-- start Reading text --
Issue 274: Archetypical sounds

Starting Date: 
Working Group: 

Posted by Steve Stead on 10/2/2015

We have no way of documenting sounds that behave like instances of E37 Mark.

I would like to propose a new class for this.

The 34nd joined meeting of the CIDOC CRM SIG and ISO/TC46/SC4/WG9 and the 27th FRBR - CIDOC CRM. It is decided that Thanasis Velios will work on this

Heraklion, October 2015

In the 35th joined meeting of the CIDOC CRM SIG and   28th FRBR - CIDOC CRM Harmonization meeting, the crm-sig discussed the proposal made by Thanasis Velios (see below) about  a  Audio /Sonic  Item  Class   but it is decided to postpone the incorporation of this class in the CRM until there is evidence and if the evidence conforms to the proposed definition. Also we should examine if such a concept imply traditional melodies  and if there is any  community of use. 

EXX Audio Item/Sonic Item
Subclass of:    E73 Information Object
Superclass of:  EXX Audio Mark/Sonic Mark

Scope Note: This class comprises the intellectual or conceptual aspects of recognisable sounds and compositions.

This class does not intend to describe the idiosyncratic characteristics of an individual performance or playback of sound, but the underlying prototype. For example, a sound such as Walter Werzowa's Intel sonic logo is generally considered to be the same logo when played in any number of adverts or media. The tone may change, but the logo remains uniquely identifiable. The same is true of music which is performed many times. This means that audio items are independent of their performance.

The class EXX Audio Item provides a means of identifying and linking together instances of E7 Activity that deliver a performance of the same sounds, compositions or soundtracks etc., as follows E7 Activity through PXX delivers audio item (is delivered by), EXX Audio Item, [P138 represents (has representation) to E1 CRM Entity – not sure how representing anything else apart from a conceptual object is possible with sound, but I suspect blind people would find it a relatively simple task]

- Walter Werzowa's Intel sonic logo (EXX)
- Francisco Tárrega's Nokia tune (Grande Valse) (EXX)
 -Beethoven’s “Ode an die Freude” (Ode to Joy) (E73)

In First Order Logic:
  EXX(x) ⊃ E73(x)

[P138 represents (has representation): E1 CRM Entity
(P138.1 mode of representation: E55 Type) – again not sure about these.]

Prato, February 2016

Current Proposal: 

Posted by George Bruseker on 18/8/2019

Dear all,

In the course of recent modelling exercises, I encounter often the need to have a way of modelling audio information or sounds. While this initially seems an easy request, on further thought, it seems complicated. Picking up from previous work at the SIG by Steven and Thanasis, I have been trying to formulate something reasonable and consistent. Below I present the present state of thought on my part and a potential scope note and properties list proposal. This continues the old issue: building on it and expanding it somewhat in scope.


Sound is an object of collection, curation and preservation. It is something that falls within the wider scope of cultural heritage and the more specific scope of museum information. Sound is related to the sense of hearing and forms a basic meso-scopic aspect of human experience of interest in the study of the past.

Background Problems:

The closest existing model we have to the question of modelling an object of the senses in CIDOC CRM is the ‘Visual Item’.  In a way, the obvious solution is to think if an ‘Audio Item’ forms a useful parallel, as has been explored in the past.

The potential parallel has the advantages of symmetry and being well known, but comes with ontological issues.

‘Images’ as they are modelled in CRM have the features of being a) the result of intentional action by a human being and b) being representational or potentially representational.
-- end Reading text --
▸ **Aim**: Rewrite the paragraph of the page on archetypical sounds that begins "This class does not intend" as a short bulleted list that keeps its main facts. The data that follows comes from a separate source.
-- start Information supplied --
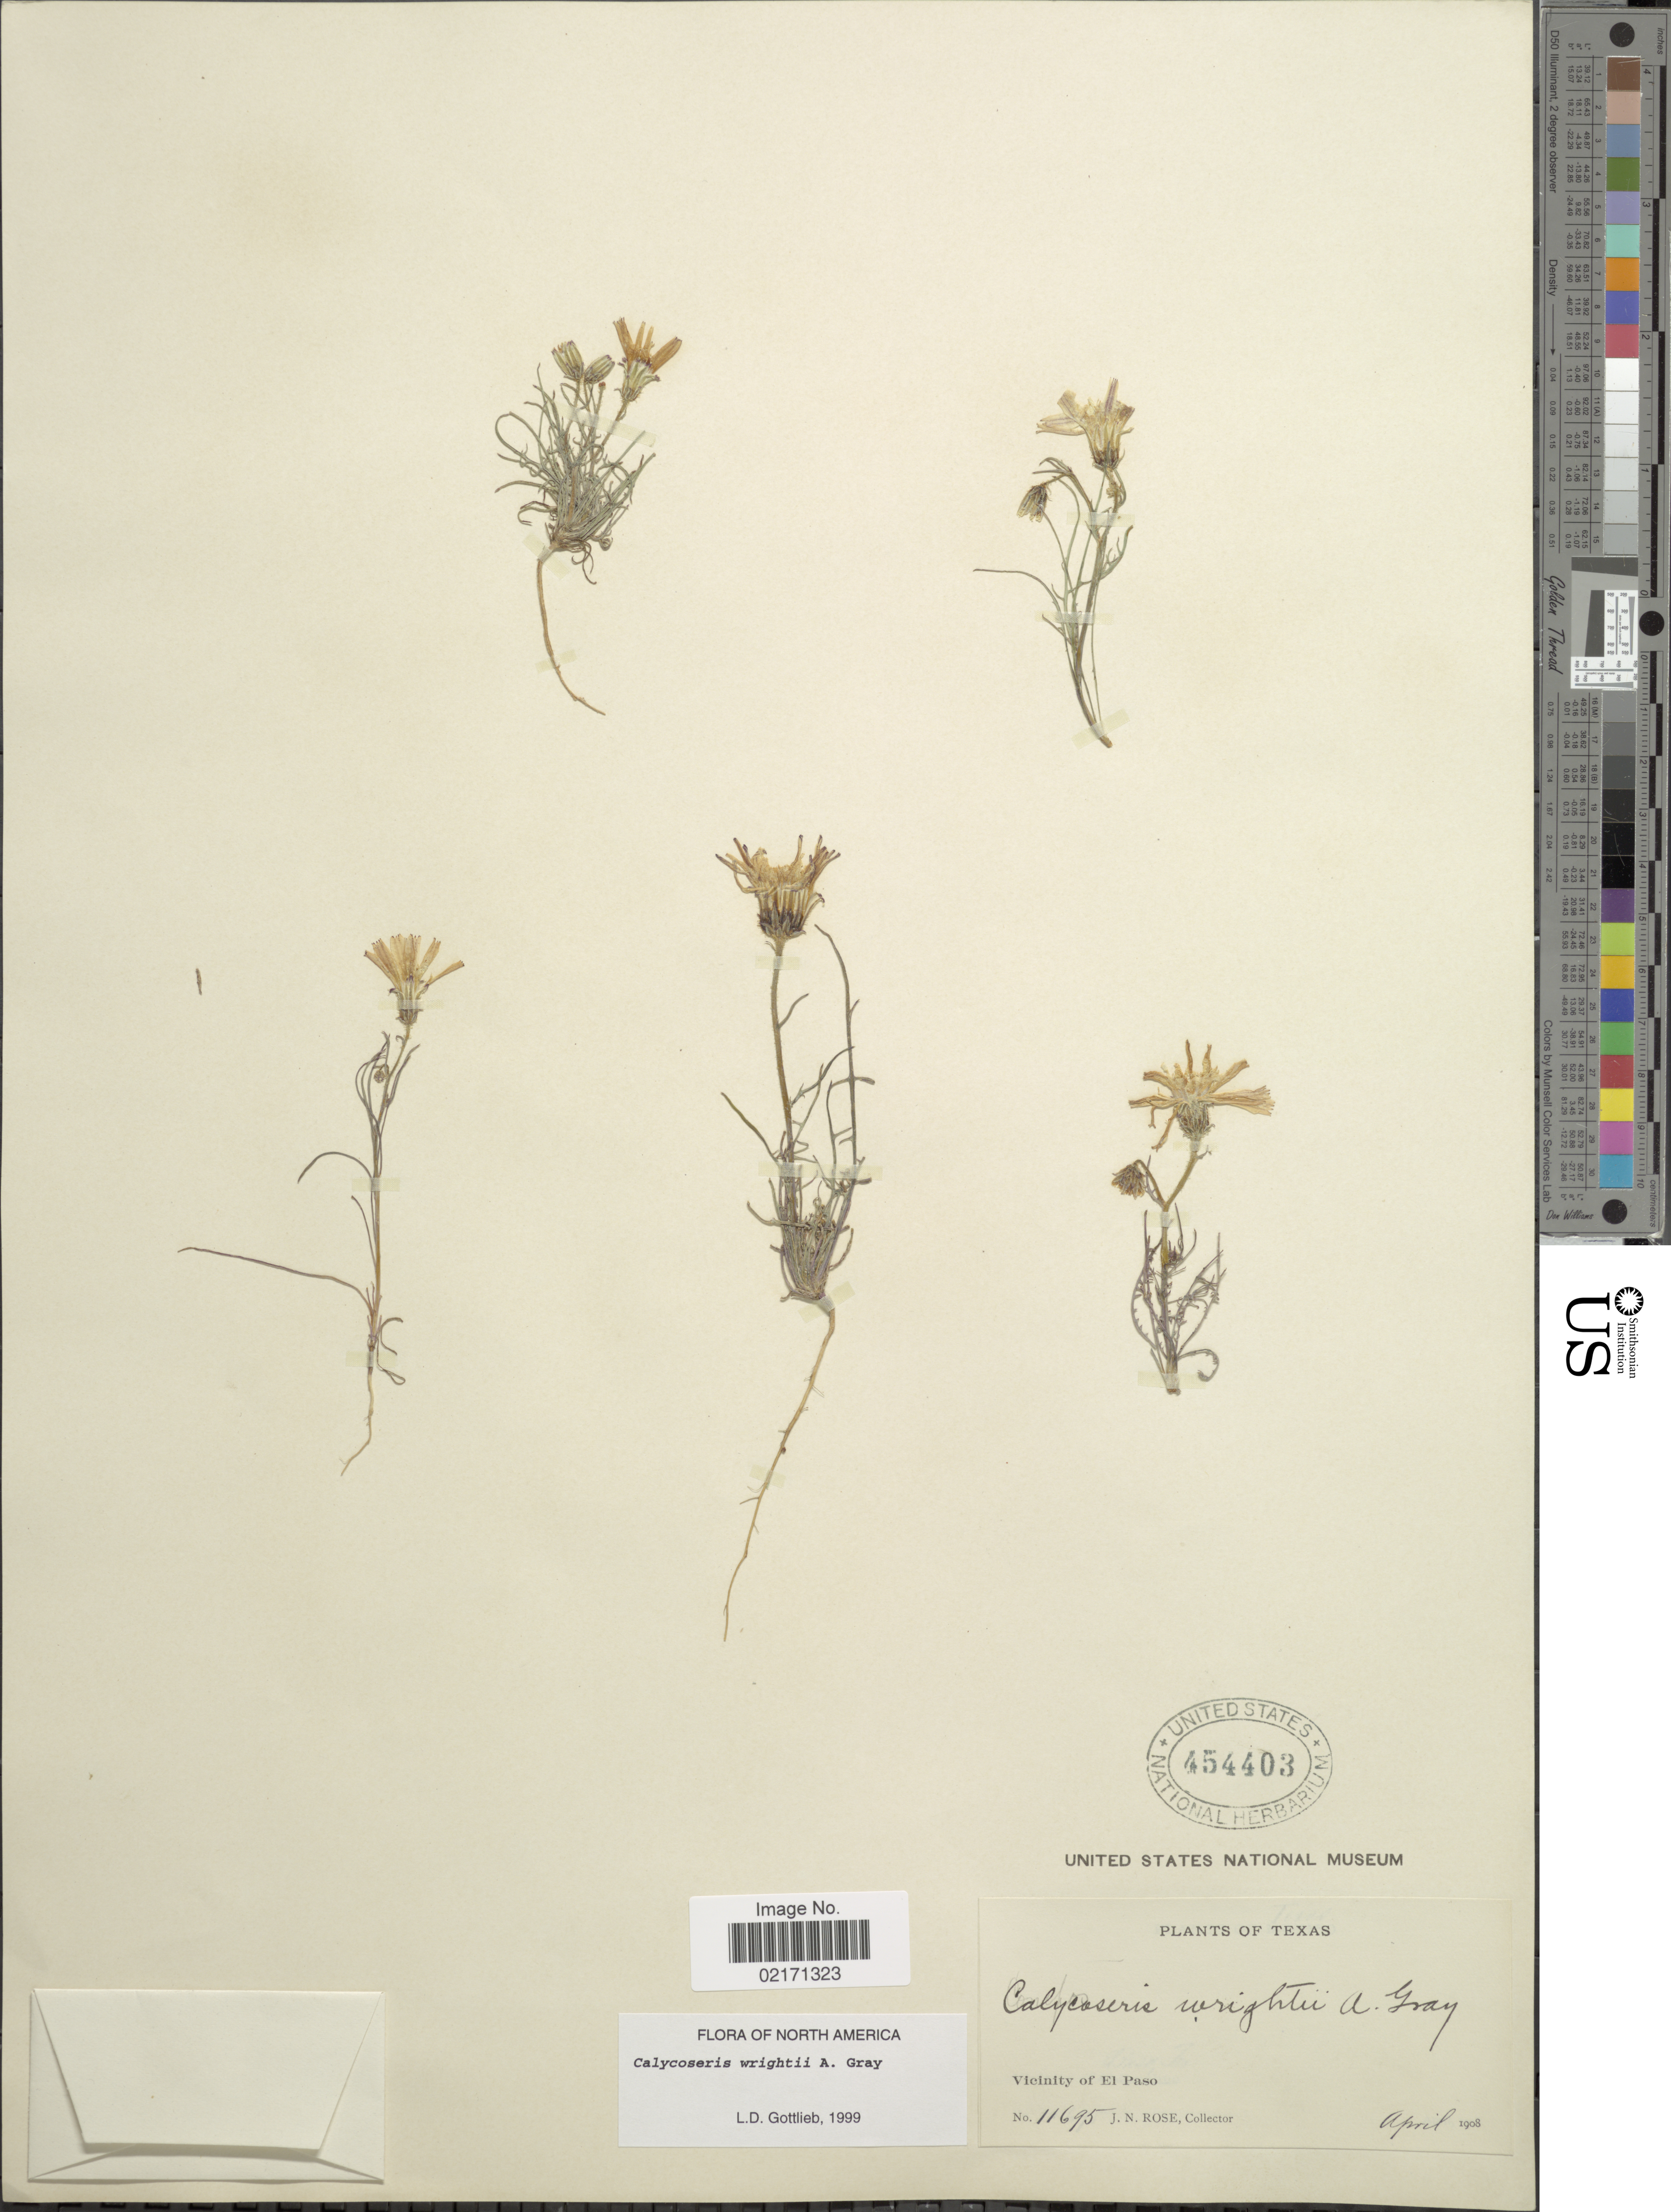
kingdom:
-- end Information supplied --
▸ **Reply to the exercise**:
- The class describes the underlying prototype of a sound, not the idiosyncratic characteristics of an individual performance or playback.
- Example: Walter Werzowa's Intel sonic logo is generally considered the same logo when played in any number of adverts or media.
- Its tone may change, but the logo remains uniquely identifiable.
- The same is true of music performed many times.
- Audio items are therefore independent of their performance.